Sebagai manusia biasa saya sangat marah, jengkel, kecewa atas apa yang saya alami, seharusnya dalam melayani masyarakat tidak boleh ada pembedaan kelas, tidak boleh ada kasta, namanya darurat semua harus diprioritaskan dan diperlakukan sama.
Jika saya saja mengalami penolakan dan diberikan layanan yang zalim, dugaan saya pasti banyak masyarakat lain juga mengalami nasib yang sama dan perlakuan tidak manusiawi, hanya saja mereka tidak tahu harus mengadu ke siapa, ini adalah tindakan zalim dan diskriminasi, ini kejahatan profesi dan tidak dapat dibenarkan.
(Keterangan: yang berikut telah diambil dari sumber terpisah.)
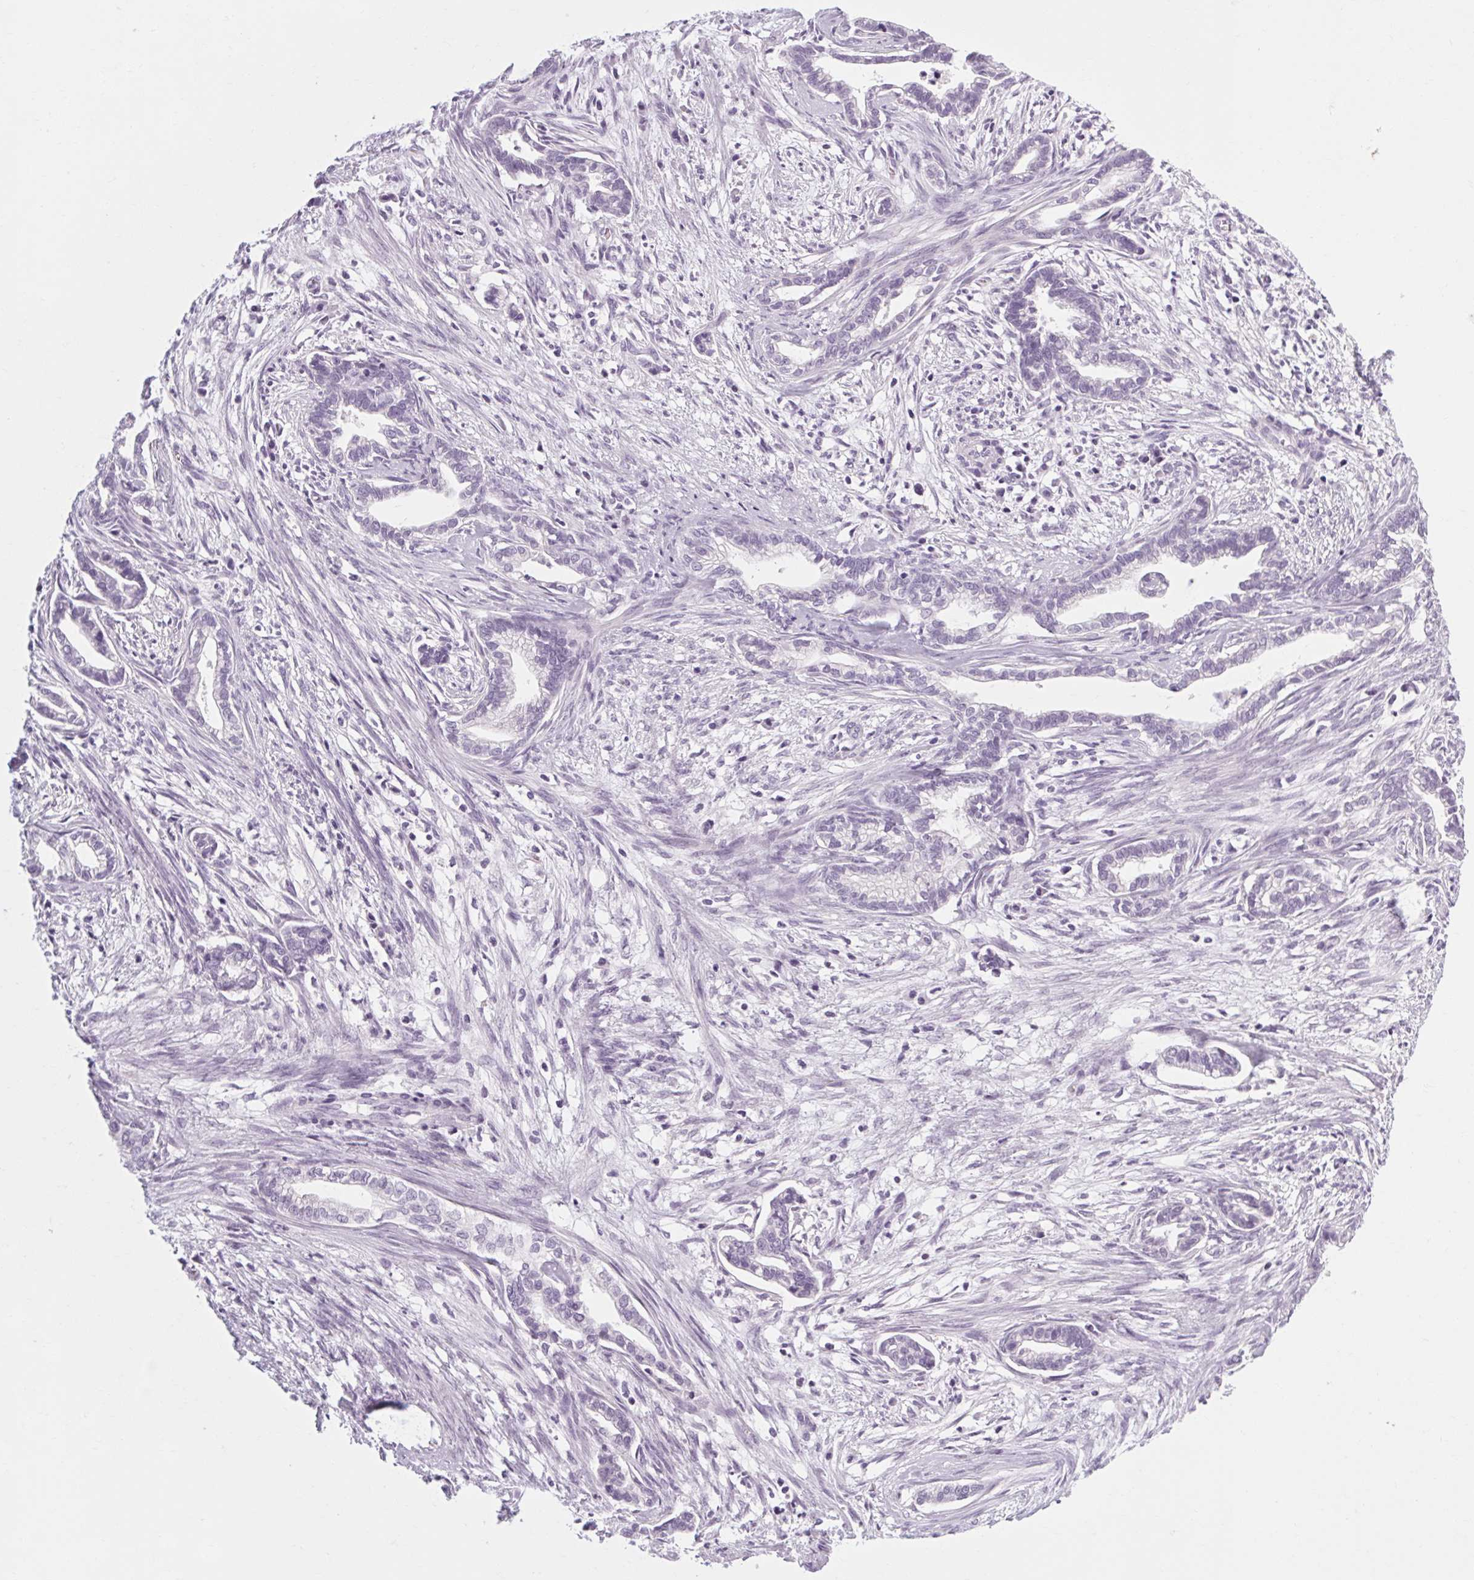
{"staining": {"intensity": "negative", "quantity": "none", "location": "none"}, "tissue": "cervical cancer", "cell_type": "Tumor cells", "image_type": "cancer", "snomed": [{"axis": "morphology", "description": "Adenocarcinoma, NOS"}, {"axis": "topography", "description": "Cervix"}], "caption": "A high-resolution image shows immunohistochemistry (IHC) staining of cervical cancer (adenocarcinoma), which reveals no significant expression in tumor cells. (DAB IHC with hematoxylin counter stain).", "gene": "POMC", "patient": {"sex": "female", "age": 62}}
Satu hal bapak Direktur, calon buah hati saya yang kedua ini tidak akan pernah kembali, paling saya mendapat simpati dari kanan kiri dan saya sudah ikhlaskan, tahukah bapak berapa umur calon buah hati saya dalam kandungan? Hampir berumur 3 bulan dan saya sangat berbahagia menyambut kehadirannya.
Sebagai pribadi, persoalan yang saya hadapai sudah saya sampaikan kepada orang yang saya anggap dekat dengan bapak untuk memberitahukan soal buruk dan zalimnya layanan di RSU Datu Beru, setidaknya saya alami sendiri dan mungkin pasien lainnya juga mengalami hal yang sama seperti saya, soal kemudian apakah pesan keluhan zalimnya pelayanan RSU Datu Beru itu sampai kepada bapak, saya tidak tahu pasti.
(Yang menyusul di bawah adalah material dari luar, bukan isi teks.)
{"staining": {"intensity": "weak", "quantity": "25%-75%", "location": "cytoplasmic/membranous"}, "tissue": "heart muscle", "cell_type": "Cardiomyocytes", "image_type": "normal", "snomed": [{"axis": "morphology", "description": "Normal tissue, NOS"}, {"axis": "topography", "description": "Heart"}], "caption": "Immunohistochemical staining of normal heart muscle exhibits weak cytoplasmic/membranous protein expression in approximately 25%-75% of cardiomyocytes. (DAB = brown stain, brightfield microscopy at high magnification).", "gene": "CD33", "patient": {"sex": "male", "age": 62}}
Ingin sekali saya Whatsapp langsung ke bapak, saya urungkan niat itu karena saya tahu mungkin bapak sedang diluar daerah, sedang sibuk menempuh pendidikan atau mungkin saat itu bapak sedang lelah diperjalanan.
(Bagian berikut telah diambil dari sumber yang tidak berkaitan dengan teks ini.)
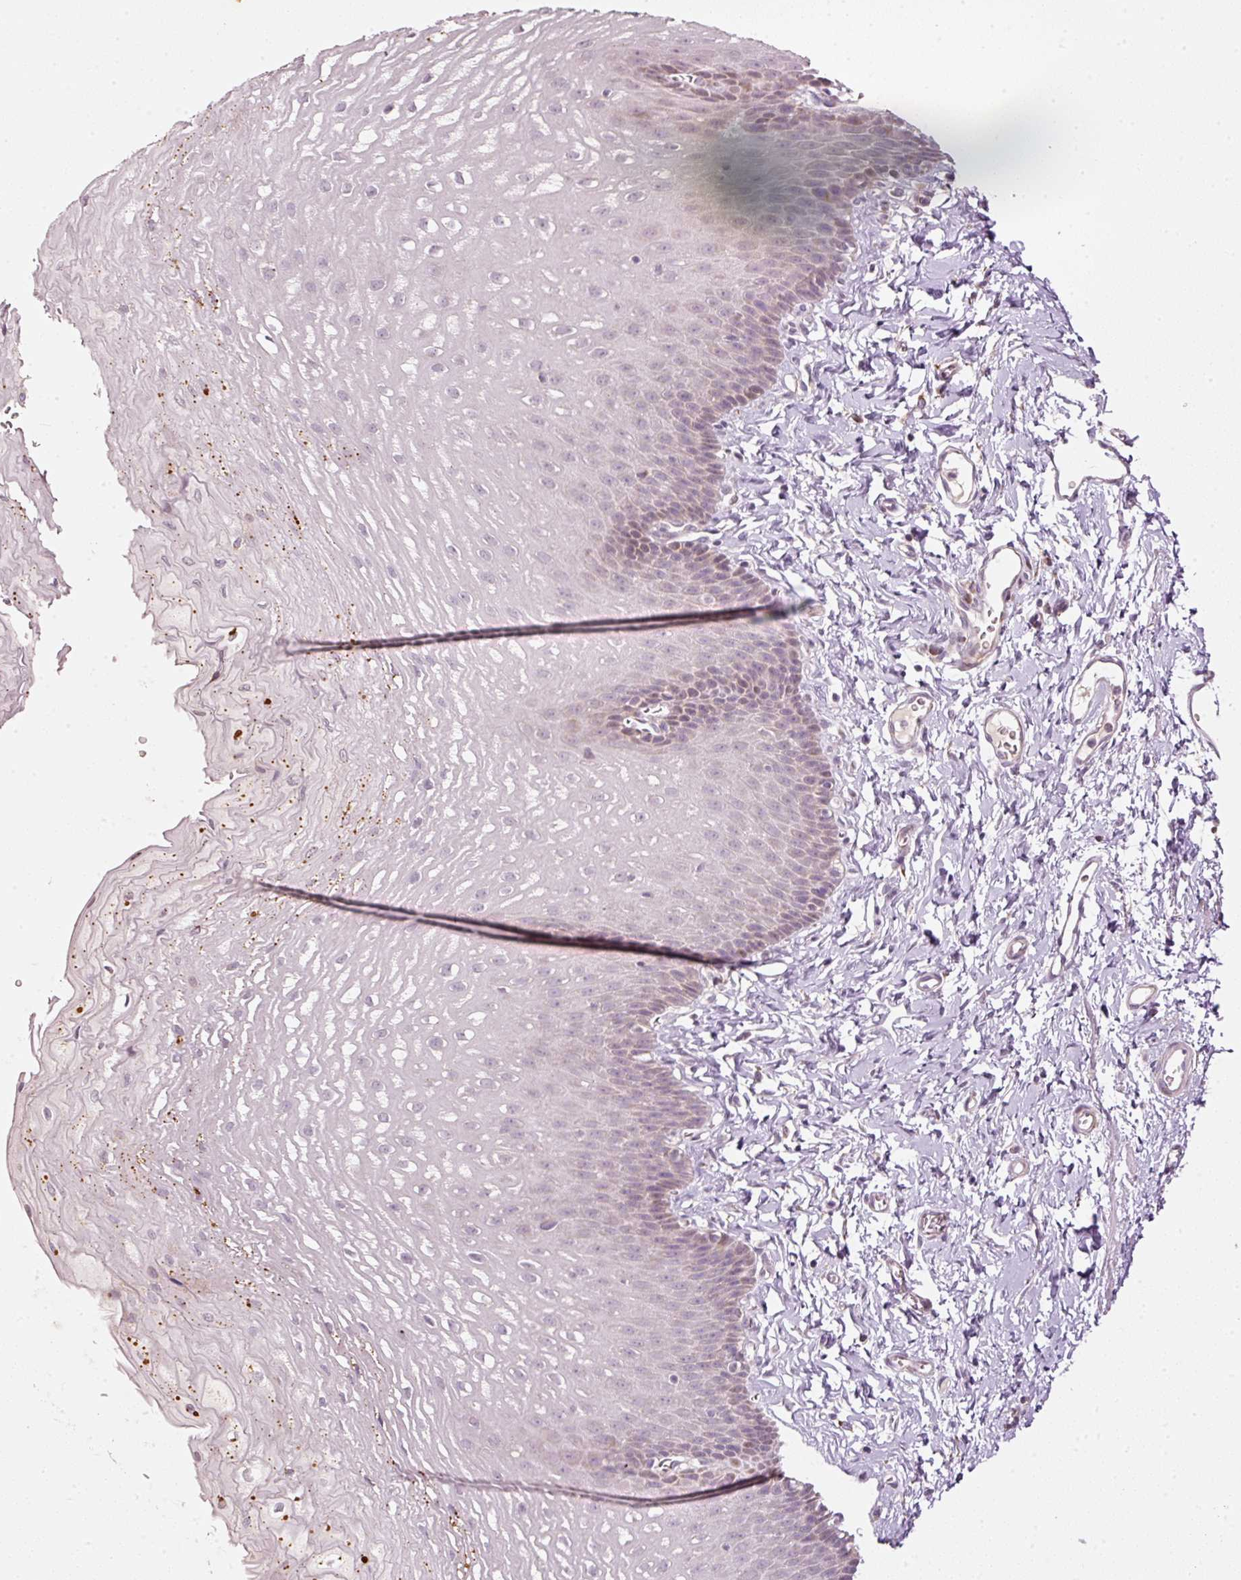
{"staining": {"intensity": "moderate", "quantity": "<25%", "location": "cytoplasmic/membranous,nuclear"}, "tissue": "esophagus", "cell_type": "Squamous epithelial cells", "image_type": "normal", "snomed": [{"axis": "morphology", "description": "Normal tissue, NOS"}, {"axis": "topography", "description": "Esophagus"}], "caption": "Human esophagus stained with a brown dye demonstrates moderate cytoplasmic/membranous,nuclear positive expression in approximately <25% of squamous epithelial cells.", "gene": "TOB2", "patient": {"sex": "male", "age": 70}}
Semoga surat terbuka ini tersampaikan dan terbacakan oleh bapak sebagai Direktur RSU Datu Beru yang paling berprestasi, sekedar untuk dijadikan bahan evaluasi, cukup pada saya kejadian ini terjadi, jangan sampai kejadian yang menimpa saya juga menimpa orang lain, perbaikilah pak!
Pelayanan memanusiakan manusia adalah hak seluruh pasien. Pasien miskin, pasien kaya, pasien berpangkat, pasien pejabat semua mempunyai hak yang sama. Jangan pernah lihat kasta pasien dan perlakukanlah semua pasien seadil-adilnya dan semanusiawi mungkin. Tanggungjawab itu ada dipundak bapak sebagai Direktur Badan Layanan Umum RSU Datu Beru. Terima Kasih.